A total of 26 patients were enrolled (15 in-hospital patients, 11 out-of-hospital patients). The median age was 52 years, the median time from collapse to initiation of ECMO was 56 min, and 73% had VF. The admission pH was 6.9, and admission lactate was 10 mEq/L; 14 (54%) patients survived, including 5 of 11 (45%) with OHCA. All of the survivors had good neurological function (Table 3).

Table 3. Outcomes in the CHEER Trial
ROSC 25/26 (96%)
Survival to DC 14/26 (54%)
 OHCA 5/11 (45%)
 Inpatient CA 9/15 (60%)
Survival with favorable neurofunction (CPC 1 or 2) 14/26 (54%)

CA, cardiac arrest; DC, discharge; OHCA, out-of-hospital CA.

These 2 early reports suggest that mechanical CPR shows promise, as an initial therapy in an aggressive, invasive approach to refractory cardiac arrest.
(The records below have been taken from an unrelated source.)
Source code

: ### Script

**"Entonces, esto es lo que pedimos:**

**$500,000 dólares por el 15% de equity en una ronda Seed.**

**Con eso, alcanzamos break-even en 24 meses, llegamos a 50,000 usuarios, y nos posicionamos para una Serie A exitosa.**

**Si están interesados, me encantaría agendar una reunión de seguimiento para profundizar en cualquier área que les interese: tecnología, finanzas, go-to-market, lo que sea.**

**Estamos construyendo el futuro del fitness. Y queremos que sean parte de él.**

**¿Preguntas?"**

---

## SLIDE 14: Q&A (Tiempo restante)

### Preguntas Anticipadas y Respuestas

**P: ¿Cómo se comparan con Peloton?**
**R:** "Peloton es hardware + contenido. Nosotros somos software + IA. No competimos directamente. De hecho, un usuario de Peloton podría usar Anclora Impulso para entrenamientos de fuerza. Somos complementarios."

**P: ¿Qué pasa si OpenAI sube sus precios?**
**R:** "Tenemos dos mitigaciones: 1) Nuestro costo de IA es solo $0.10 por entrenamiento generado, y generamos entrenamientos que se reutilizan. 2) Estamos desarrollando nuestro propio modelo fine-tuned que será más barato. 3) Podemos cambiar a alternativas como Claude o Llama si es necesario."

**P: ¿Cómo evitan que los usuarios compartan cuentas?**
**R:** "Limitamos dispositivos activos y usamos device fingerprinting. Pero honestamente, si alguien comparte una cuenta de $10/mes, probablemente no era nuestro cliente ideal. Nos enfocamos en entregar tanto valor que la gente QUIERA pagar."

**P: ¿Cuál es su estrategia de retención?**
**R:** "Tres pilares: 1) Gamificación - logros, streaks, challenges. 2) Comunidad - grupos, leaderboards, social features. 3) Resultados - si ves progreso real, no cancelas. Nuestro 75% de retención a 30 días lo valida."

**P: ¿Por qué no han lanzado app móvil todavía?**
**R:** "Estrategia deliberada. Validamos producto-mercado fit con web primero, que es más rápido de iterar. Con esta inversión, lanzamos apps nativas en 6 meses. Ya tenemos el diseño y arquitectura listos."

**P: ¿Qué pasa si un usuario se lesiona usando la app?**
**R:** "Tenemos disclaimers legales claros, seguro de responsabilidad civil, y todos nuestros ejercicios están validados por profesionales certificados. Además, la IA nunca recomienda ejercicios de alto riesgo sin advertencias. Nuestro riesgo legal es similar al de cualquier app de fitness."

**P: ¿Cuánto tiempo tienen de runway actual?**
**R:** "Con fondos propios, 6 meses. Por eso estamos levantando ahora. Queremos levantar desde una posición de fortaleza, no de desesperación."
The importance of good circulatory support, including during transport to a facility capable of providing advanced invasive support with both ECMO and PCI is a key to long-term survival with favorable neurological function.

Conclusions

Mechanical CPR offers unique safety and efficacy advantages during the treatment of cardiac arrest in the cath lab and during transport of refractory cardiac arrest patients to the hospital and cath lab. Practice is needed to limit the time to deployment and to avoid significant interruptions to both resuscitation and emergency PCI efforts. Successful resuscitation with favorable long-term neurological function has been achieved in committed centers using mechanical CPR in these settings.

Conflict of Interest Statements

P.W., P.R., U.B.K., and A.A. have no conflicts to disclose. K.B.K., serves as a consultant and scientific advisory board member to both Zoll Medical (manufacture of the AutoPulseTM device) and Physio-Control (manufacture of the LUCASTM device).